Il portiere non deve essere un corpo estraneo alla squadra, può essere il primo regista e nella fase di non possesso la sua posizione si deve integrare con quella della linea difensiva; deve essere abile e pronto a leggere la situazione appena recupera palla, per giocare velocemente con il compagno libero e non dare il tempo agli avversari di risistemarsi.
Obiettivo è creare superiorità con gestione della palla, e ricerca della profondità; grande personalità e convinzione di giocare la palla dal basso utilizzando anche il portiere. Dai terzini (mi piace continuare a chiamarli così…) voglio grande partecipazione alla fase offensiva Voler giocare sempre la palla, ma cambiando alcune combinazioni in relazione al tipo di disposizione degli avversari. Voglio vincere giocando, cercando di imporre sempre il nostro gioco; è il massimo vedere la mia squadra giocare con disinvoltura e personalità, su ogni campo e contro chiunque avversario».

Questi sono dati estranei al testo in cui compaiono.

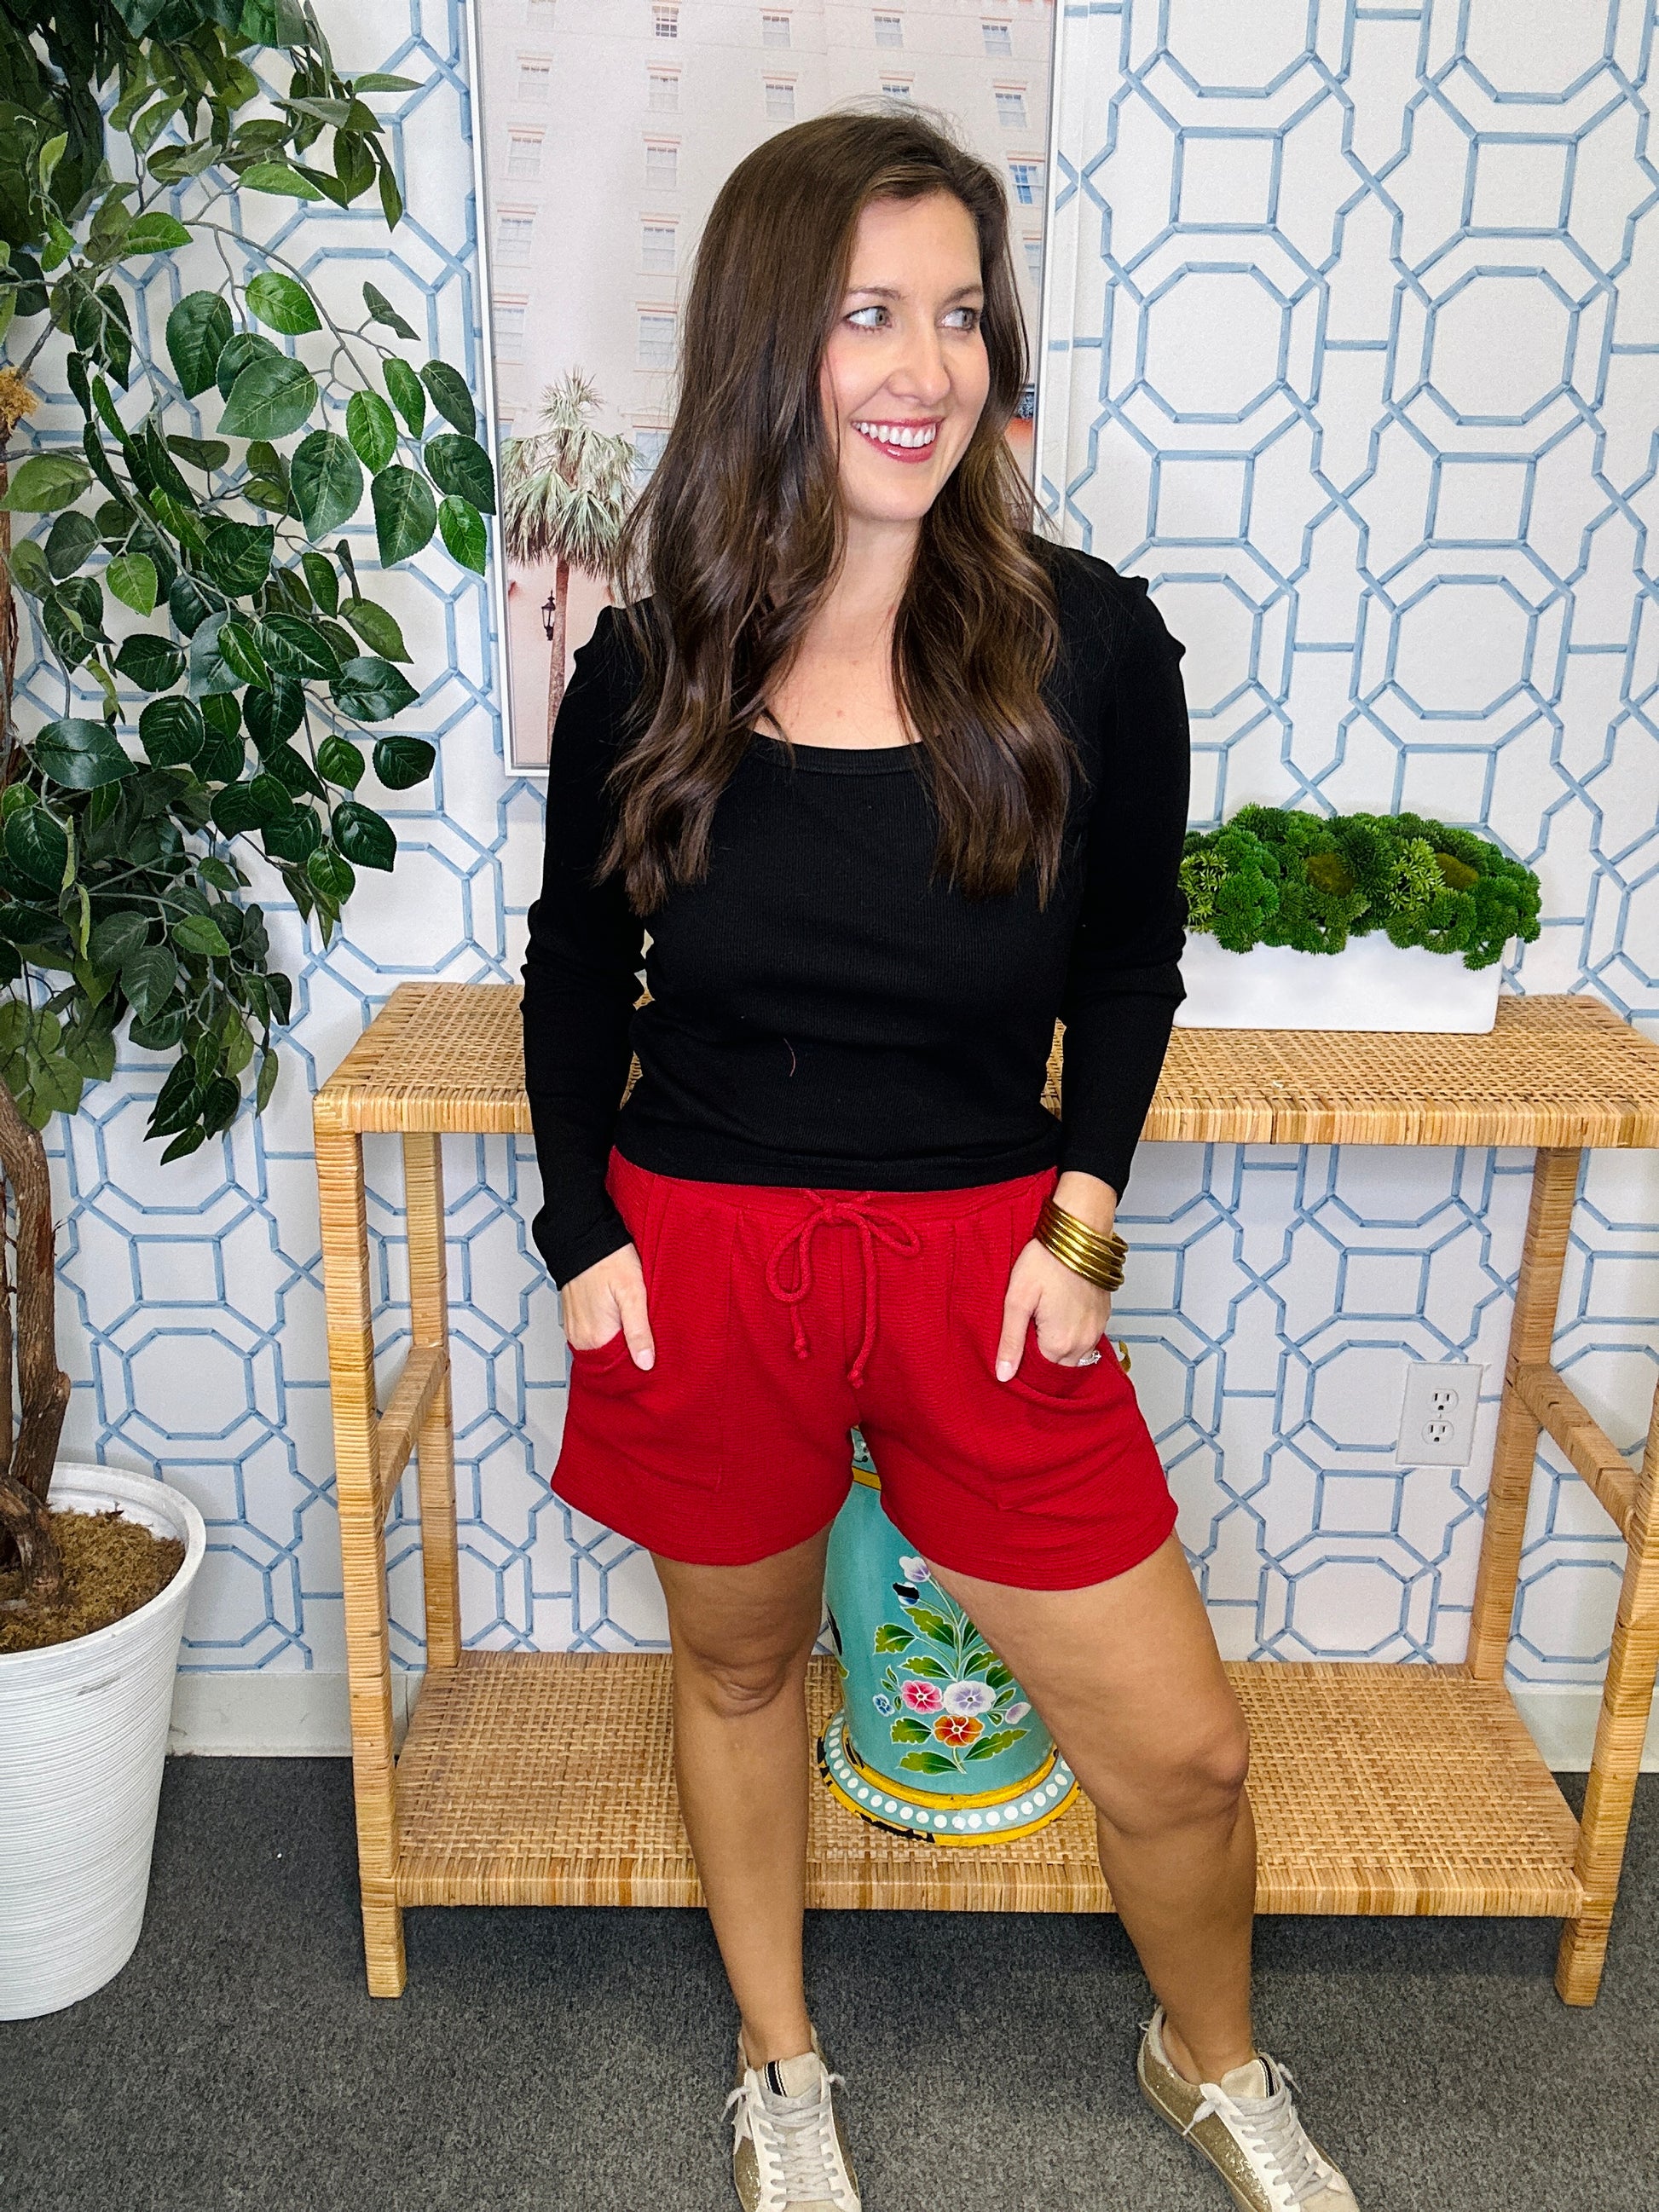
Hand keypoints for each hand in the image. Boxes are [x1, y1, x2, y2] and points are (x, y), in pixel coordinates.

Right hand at [560, 1242, 655, 1368]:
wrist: (584, 1237)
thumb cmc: (610, 1260)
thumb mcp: (633, 1294)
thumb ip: (638, 1331)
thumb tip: (645, 1364)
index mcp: (595, 1337)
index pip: (620, 1369)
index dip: (640, 1364)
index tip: (656, 1358)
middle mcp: (581, 1338)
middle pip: (610, 1360)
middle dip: (630, 1356)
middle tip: (651, 1343)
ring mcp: (575, 1329)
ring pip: (602, 1348)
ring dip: (619, 1344)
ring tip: (637, 1331)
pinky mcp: (574, 1319)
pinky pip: (593, 1337)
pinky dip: (607, 1334)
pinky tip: (620, 1322)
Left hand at [994, 1169, 1118, 1380]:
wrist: (1078, 1233)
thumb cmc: (1046, 1261)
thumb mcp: (1017, 1300)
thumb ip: (1011, 1341)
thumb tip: (1004, 1375)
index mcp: (1060, 1343)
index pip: (1039, 1373)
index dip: (1024, 1361)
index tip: (1016, 1342)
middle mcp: (1083, 1342)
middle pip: (1059, 1367)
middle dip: (1042, 1357)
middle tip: (1028, 1330)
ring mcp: (1097, 1330)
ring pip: (1075, 1355)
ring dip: (1059, 1347)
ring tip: (1043, 1322)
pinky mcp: (1104, 1316)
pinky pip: (1087, 1339)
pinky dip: (1073, 1335)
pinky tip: (1059, 1315)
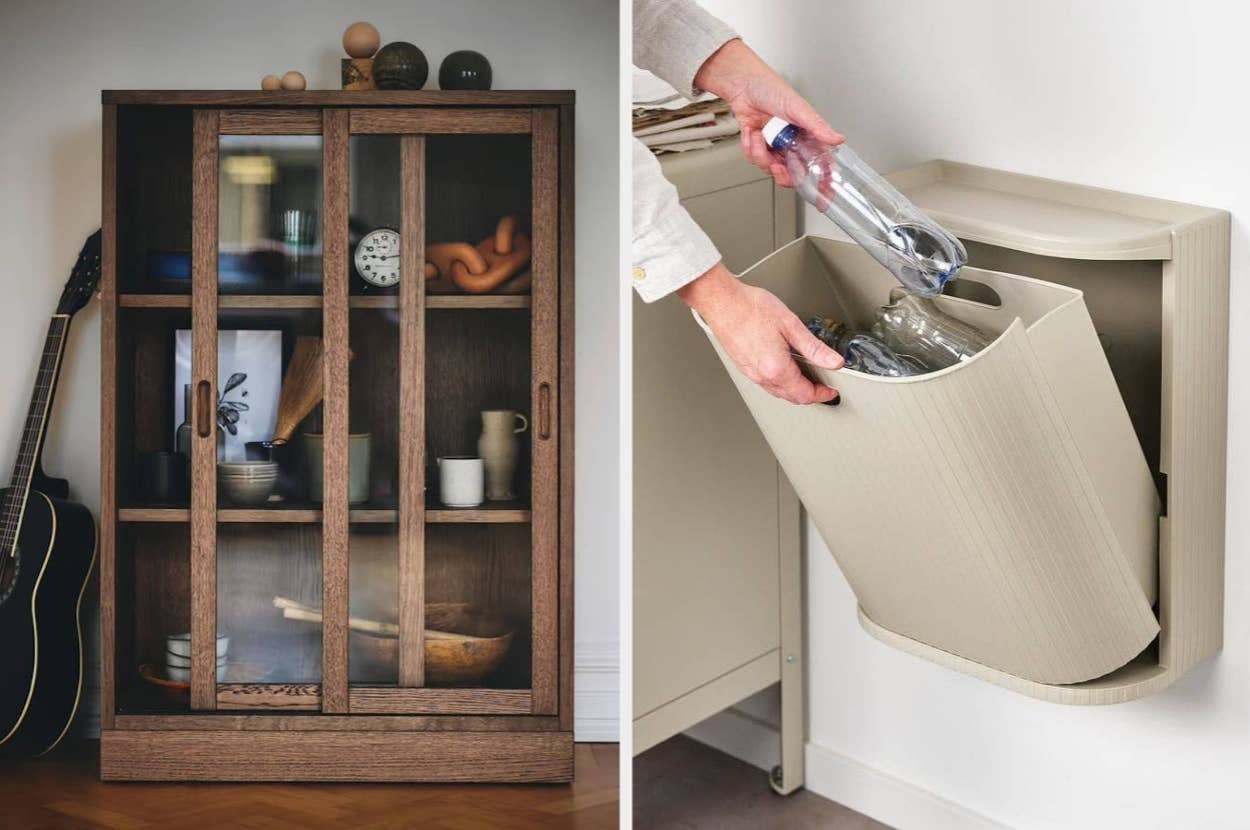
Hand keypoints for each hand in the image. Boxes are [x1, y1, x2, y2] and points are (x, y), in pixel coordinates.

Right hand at [679, 262, 841, 404]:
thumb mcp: (791, 325)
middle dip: (810, 395)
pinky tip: (785, 369)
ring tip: (806, 377)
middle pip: (791, 397)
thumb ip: (815, 348)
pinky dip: (780, 383)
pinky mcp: (743, 367)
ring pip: (778, 392)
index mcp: (777, 368)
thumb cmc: (751, 308)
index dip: (822, 394)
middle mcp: (762, 375)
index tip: (831, 391)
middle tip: (822, 386)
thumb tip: (834, 362)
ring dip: (794, 390)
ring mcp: (751, 373)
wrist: (722, 302)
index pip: (805, 394)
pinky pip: (766, 384)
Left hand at [694, 39, 843, 186]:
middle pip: (793, 172)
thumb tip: (837, 139)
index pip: (819, 162)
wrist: (743, 85)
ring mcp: (774, 144)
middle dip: (783, 174)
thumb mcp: (799, 109)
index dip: (823, 179)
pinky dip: (749, 147)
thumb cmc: (771, 88)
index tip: (824, 192)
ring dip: (761, 154)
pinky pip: (754, 158)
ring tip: (758, 136)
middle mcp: (791, 142)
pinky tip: (751, 132)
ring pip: (770, 167)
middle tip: (778, 169)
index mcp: (805, 134)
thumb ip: (817, 126)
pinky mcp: (756, 144)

Considerazioni conclusive sul ruolo dell’allenatore
«Ho la convinzione che la scelta di una giusta comunicazione possa dare quel “quid pluris” per vincere (intendo raggiungimento dell’obiettivo), aiutando il calciatore a sfruttare tutte le risorse cheha dentro di sé. Per vincere, infatti, non è detto che bisogna avere una differenza di valore notevole rispetto all’avversario. In un contesto sempre più attento ad ogni dettaglio, con figure sempre più specifiche e specialistiche in ogni ruolo, forse proprio l’esplorazione di zone ancora “grigie”, potrebbe offrire ad un allenatore quel qualcosa in più, a livello di gestione delle risorse, per raggiungere l’obiettivo fissato con la propria società. Il nostro ruolo, però, non deve essere legato solo al risultato immediato: è chiaro che vincere le partite ed i campionati sia l’aspetto più appariscente per qualificare un allenatore come “vincente”; ma vincere vuol dire anche riuscire a creare, sviluppare le doti di un campione o di tanti “potenziali” campioni. Per questo noi allenatori abbiamo l’obbligo di comunicare loro traguardi precisi, affinché abbiano ben chiaro l’obiettivo: migliorarsi ogni giorno, in ogni allenamento, curando tanto l’allenamento “visibile” quanto quello “invisibile” e siamo noi allenatori a dover essere capaci di guidarli in questo percorso, sia individuale che di squadra e solo così potremo essere sicuri di vincere la nostra “sfida” più difficile: rendere compatibile il successo della squadra con il miglioramento costante di ogni singolo calciatore».